§ **TEXTE À LIRE**:
-=-=-=-=-
En outre, les situations sociales défavorables influent sur les conditions de logement, qui « rendent certainement la période de confinement plus difficile à gérer, et ce d’autant plus que ces espaces comptent également plus de familles nombreuses avec de jeunes enfants. Ces conditions de logement favorisent également les contacts et donc les risques de contamination » affirment les auteurs de l’ORS. Ainsi, la Seine-Saint Denis et le Val-d’Oise sont les départements qui comptent le plus de familles nombreuses : respectivement 12,3 et 11 % des ménages y comptent cinq personnes ou plus, contre 4,1 % à Paris ou 6,4 % dans les Hauts-de-Seine notamment. Enfin, l’exposition professionnelle pourrait aussi jouer un rôle. En effet, pendant la période de confinement, certains « travailleurs clés » continuent de travailler sur site (télétravail non possible) et sont, de ce fait, exposés à des risques accrus de contamination. Or, ces « travailleurs clés » sont particulièrement nombreux dans des départements tels que la Seine-Saint-Denis. Ils effectuent aussi plus de déplacements pour se rendre sur leur lieu de travail, ce qui constituent un autre facteur de transmission du virus. Pour les auteurs, ces données doivent être complétées. Ils concluent qu’ « il serait urgent de disposer plus largement du lieu de résidence des personnes décédées du Covid-19 ainsi que des personnes hospitalisées et/ou en réanimation pour formes graves du Covid-19. En disposer à une échelle...

infra-départementale permettrait par ailleurs de mettre en regard la situation des individus par rapport au virus avec des indicateurs contextuels sociaux ou liés aux conditions de vie. Une mise en regard avec l’accessibilité et les recours différenciés à l’offre de soins serait également alors possible ».   Le facteur densité retrouvé à l’échelle nationale

Sur le plan national, une étude de l’Insee établit la surmortalité à 26% sur la période du 2 mars au 19 avril 2020, ce qui correspond à 22 140 décès supplémentaires, toutes causes confondues, par rapport à la moyenne des décès survenus durant la même période entre 2015 et 2019. 

La surmortalité par rapport aux cinq dernières années a progressé au fil des semaines de mars 2020 jusqu’au 5 avril avant d’amorcer une baisse la semaine suivante. Ainsi, du 30 mars au 5 avril 2020, le surcroît de mortalité a atteint le pic de + 6 730 décès hebdomadaires, soit une hausse de 56 %, avant d’amorcer une décrue (+ 45 % du 6 au 12 avril, puis + 25 % du 13 au 19 avril). En métropole, les régions Île-de-France et Grand Est présentent les excédents de décès les plus élevés (respectivement + 96 % et + 59 % du 2 mars au 19 avril), devant la Bourgogne-Franche-Comté (+ 28 %), les Hauts-de-France (+ 22 %) et Auvergne-Rhône-Alpes (+ 21 %).
-=-=-=-=-
(Entrées de données enregistrées)
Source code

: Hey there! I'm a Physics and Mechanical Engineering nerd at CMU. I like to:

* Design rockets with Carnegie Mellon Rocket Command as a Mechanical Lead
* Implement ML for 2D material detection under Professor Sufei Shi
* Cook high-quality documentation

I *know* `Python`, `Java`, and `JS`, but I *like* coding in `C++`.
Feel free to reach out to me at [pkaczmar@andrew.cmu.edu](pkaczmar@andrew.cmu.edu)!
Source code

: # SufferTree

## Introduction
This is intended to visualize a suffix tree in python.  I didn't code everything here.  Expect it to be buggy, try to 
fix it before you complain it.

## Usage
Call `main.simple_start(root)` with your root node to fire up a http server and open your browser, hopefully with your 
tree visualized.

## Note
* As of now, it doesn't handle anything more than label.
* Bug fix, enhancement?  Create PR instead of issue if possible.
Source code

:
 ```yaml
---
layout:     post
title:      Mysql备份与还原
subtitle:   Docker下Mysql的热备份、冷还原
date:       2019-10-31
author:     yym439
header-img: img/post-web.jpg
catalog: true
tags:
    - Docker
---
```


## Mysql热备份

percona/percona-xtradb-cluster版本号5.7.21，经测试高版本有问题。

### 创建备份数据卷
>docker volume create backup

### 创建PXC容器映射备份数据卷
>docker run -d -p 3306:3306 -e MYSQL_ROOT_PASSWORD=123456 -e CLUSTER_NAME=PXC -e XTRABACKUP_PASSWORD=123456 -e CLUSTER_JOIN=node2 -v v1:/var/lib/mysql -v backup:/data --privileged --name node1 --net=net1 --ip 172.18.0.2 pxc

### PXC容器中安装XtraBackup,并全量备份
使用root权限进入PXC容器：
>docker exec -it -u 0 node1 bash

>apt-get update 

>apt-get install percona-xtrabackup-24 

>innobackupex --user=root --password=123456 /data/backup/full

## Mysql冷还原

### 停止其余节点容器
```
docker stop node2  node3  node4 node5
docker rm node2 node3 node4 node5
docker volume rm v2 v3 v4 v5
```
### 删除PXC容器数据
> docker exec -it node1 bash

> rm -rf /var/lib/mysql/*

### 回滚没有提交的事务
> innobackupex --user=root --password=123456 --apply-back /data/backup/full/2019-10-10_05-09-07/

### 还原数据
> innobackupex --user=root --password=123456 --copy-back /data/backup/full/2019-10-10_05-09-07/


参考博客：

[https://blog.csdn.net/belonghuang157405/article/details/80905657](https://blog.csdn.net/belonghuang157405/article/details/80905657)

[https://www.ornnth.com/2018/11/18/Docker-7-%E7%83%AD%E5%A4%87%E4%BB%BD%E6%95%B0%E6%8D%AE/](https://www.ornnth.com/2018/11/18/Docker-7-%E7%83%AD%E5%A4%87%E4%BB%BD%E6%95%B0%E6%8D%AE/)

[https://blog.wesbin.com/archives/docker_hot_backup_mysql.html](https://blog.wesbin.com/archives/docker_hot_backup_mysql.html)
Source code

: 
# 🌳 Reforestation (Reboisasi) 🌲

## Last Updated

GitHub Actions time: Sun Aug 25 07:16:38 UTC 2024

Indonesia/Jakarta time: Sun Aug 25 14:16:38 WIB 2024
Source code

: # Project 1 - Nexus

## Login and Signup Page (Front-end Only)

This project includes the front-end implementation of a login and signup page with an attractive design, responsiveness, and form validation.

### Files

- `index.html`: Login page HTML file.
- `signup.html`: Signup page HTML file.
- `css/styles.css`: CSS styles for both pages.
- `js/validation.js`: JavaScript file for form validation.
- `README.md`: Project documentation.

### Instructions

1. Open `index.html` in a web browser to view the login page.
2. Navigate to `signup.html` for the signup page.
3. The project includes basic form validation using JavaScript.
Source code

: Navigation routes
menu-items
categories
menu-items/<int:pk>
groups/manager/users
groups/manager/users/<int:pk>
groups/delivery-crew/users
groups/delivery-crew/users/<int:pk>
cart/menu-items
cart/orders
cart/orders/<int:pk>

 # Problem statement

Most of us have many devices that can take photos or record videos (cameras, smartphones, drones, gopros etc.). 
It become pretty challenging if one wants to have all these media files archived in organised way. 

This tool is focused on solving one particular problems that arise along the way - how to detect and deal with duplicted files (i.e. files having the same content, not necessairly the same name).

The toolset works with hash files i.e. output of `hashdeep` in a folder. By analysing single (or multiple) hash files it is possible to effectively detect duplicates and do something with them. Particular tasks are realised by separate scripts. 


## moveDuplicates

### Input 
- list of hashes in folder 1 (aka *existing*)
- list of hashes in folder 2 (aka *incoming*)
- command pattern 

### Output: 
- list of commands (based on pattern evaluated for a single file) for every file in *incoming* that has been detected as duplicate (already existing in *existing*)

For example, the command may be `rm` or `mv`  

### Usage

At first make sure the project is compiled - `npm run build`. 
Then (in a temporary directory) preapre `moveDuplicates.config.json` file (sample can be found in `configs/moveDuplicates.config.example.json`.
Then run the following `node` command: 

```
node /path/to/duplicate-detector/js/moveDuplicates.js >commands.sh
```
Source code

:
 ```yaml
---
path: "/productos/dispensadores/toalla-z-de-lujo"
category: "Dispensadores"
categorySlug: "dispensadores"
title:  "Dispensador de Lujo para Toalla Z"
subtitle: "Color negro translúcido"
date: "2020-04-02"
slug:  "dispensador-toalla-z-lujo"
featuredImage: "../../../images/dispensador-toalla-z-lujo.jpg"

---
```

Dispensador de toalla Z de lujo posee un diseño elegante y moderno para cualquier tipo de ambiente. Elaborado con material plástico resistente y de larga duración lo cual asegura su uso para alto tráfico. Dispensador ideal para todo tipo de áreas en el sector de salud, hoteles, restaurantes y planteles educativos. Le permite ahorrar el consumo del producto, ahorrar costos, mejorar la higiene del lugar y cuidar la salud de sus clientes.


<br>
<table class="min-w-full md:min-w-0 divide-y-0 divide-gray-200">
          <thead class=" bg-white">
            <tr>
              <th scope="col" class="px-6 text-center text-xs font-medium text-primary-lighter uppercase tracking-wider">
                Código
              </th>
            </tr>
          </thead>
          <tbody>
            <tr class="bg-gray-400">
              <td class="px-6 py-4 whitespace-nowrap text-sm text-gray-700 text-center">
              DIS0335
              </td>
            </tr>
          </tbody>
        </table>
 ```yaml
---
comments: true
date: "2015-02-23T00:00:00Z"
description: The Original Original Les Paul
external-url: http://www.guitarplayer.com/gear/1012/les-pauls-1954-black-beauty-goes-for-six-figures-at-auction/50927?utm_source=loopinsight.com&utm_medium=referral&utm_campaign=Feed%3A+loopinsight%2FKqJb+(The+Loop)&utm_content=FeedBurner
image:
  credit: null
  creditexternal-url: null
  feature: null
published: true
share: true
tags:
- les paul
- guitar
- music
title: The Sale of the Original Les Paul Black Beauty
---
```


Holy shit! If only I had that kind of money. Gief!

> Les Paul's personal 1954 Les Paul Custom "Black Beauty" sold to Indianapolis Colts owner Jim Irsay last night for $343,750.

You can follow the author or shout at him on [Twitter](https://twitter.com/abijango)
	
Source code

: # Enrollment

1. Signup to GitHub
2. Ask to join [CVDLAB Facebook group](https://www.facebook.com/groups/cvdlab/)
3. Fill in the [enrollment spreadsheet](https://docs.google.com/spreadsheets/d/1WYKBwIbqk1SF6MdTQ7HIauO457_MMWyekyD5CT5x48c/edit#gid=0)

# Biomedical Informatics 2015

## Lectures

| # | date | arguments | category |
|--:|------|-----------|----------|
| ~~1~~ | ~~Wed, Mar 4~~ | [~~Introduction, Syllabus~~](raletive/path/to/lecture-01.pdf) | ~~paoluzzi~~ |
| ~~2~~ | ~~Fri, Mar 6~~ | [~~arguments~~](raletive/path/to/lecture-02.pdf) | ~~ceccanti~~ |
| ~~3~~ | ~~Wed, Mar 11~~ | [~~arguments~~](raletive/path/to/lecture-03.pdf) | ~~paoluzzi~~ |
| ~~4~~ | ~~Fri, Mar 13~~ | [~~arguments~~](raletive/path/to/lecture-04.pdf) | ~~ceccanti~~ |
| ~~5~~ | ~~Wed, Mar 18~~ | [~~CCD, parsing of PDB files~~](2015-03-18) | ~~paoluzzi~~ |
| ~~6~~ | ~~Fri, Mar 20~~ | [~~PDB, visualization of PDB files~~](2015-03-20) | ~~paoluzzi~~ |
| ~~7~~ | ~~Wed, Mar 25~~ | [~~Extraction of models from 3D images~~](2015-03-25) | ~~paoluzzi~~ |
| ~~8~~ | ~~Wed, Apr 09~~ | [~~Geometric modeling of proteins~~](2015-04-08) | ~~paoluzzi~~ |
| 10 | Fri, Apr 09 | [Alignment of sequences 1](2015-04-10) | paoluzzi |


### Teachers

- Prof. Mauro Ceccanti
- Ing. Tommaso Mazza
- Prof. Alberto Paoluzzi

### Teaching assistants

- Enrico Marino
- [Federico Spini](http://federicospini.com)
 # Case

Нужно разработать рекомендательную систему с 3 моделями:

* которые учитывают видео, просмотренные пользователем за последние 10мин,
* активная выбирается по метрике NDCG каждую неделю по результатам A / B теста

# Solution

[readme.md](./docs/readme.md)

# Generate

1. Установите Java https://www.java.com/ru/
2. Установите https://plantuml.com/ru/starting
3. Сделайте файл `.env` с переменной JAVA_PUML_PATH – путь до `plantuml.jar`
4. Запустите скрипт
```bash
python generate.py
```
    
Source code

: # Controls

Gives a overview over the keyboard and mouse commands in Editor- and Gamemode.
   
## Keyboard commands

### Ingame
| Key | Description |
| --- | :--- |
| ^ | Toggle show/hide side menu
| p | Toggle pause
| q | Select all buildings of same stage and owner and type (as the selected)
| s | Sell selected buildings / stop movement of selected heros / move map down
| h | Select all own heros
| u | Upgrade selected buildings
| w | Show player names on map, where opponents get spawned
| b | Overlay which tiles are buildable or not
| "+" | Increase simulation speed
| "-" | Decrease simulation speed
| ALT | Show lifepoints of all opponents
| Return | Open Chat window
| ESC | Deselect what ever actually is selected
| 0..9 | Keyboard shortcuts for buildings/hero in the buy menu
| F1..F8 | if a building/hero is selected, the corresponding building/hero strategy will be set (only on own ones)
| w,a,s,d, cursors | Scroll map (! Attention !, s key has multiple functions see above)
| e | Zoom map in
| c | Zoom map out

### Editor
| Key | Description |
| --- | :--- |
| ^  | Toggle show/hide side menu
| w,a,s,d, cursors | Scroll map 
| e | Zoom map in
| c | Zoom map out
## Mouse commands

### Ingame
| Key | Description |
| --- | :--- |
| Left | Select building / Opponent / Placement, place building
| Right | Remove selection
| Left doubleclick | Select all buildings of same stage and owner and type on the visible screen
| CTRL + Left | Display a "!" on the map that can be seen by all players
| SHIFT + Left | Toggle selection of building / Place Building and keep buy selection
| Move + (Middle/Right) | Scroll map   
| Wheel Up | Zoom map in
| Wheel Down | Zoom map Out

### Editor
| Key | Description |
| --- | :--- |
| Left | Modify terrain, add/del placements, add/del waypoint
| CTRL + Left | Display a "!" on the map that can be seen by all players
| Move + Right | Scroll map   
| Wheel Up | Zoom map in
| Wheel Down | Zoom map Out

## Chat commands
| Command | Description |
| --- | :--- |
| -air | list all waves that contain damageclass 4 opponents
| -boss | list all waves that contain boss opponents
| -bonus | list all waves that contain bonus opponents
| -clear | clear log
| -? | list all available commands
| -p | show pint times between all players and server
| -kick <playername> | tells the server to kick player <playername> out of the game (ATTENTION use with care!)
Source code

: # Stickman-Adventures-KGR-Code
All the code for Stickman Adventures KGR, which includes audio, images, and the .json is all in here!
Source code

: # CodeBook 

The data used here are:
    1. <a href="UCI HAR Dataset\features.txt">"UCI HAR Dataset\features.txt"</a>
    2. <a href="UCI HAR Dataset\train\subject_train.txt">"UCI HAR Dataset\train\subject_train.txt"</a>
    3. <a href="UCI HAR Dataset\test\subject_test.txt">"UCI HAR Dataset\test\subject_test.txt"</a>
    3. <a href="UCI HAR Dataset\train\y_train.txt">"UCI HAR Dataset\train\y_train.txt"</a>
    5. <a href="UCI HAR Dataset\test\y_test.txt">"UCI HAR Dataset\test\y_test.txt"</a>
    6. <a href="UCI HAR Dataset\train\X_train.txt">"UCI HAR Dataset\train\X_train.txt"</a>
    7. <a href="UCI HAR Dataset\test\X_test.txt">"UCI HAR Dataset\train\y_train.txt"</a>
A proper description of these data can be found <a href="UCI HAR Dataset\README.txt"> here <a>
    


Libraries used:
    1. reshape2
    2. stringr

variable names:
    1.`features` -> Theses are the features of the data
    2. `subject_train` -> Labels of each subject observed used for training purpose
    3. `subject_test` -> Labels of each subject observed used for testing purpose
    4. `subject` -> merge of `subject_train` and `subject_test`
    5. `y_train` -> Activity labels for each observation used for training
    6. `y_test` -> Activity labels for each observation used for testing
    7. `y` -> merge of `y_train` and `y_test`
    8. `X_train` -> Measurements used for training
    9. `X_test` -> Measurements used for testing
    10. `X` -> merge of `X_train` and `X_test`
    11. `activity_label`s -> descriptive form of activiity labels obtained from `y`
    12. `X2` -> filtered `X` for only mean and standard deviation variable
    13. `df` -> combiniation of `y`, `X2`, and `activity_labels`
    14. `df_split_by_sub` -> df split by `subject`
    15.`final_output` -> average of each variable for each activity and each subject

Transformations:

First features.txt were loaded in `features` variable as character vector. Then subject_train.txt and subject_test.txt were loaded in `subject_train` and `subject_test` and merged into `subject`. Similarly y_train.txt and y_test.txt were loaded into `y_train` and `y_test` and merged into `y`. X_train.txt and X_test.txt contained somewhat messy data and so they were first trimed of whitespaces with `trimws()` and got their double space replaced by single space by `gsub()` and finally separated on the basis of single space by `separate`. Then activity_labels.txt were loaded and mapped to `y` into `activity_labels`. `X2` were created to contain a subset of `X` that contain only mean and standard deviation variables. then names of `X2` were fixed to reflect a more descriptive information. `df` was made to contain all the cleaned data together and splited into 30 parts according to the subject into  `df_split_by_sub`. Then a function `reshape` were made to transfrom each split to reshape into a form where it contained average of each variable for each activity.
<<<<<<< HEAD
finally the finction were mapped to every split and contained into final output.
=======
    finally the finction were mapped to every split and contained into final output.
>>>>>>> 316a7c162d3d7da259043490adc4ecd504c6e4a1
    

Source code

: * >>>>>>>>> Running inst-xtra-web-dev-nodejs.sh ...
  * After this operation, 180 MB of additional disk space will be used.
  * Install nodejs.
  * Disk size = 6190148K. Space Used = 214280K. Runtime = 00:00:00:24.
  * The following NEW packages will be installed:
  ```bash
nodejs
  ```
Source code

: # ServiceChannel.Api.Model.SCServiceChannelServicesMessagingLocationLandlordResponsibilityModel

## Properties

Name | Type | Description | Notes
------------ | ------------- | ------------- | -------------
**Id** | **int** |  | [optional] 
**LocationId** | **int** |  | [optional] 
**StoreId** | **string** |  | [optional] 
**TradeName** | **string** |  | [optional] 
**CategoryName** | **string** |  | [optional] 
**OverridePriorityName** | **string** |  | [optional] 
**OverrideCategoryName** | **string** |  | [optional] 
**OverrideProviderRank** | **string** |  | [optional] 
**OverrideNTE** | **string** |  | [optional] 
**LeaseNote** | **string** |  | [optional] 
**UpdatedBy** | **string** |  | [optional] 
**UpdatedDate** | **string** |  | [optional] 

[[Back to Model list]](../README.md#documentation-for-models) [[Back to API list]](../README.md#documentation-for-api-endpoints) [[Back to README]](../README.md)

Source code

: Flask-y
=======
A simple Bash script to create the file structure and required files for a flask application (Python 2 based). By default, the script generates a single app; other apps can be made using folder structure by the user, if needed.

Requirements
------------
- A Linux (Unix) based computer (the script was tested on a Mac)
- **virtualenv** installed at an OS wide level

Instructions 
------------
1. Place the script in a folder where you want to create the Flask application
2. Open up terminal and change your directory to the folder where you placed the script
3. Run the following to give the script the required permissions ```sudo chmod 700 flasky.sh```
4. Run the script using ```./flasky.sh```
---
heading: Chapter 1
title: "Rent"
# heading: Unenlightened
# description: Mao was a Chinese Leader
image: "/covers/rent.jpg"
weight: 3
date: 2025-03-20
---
-=-=-=-=-
§ **ÉNONCÉ**:
Répondez à ces questions d'après le texte sur la surmortalité liée au Covid-19 :
1. Quelle part des ménages de Seine-Saint-Denis compte cinq personnes ou plus ?
2. D'après l'étude de l'Insee, combien de décès supplémentaires ont été enregistrés en France du 2 mars au 19 avril 2020 ?
3. Quel excédent de décès la région Île-de-France présente-t-elle sur cette même période ?

§ **RÉPONSE À L'EXERCICE**:
1. 12,3 % des ménages.
2. 22 140 décès supplémentaires, toutes causes confondues.
3. + 96 %.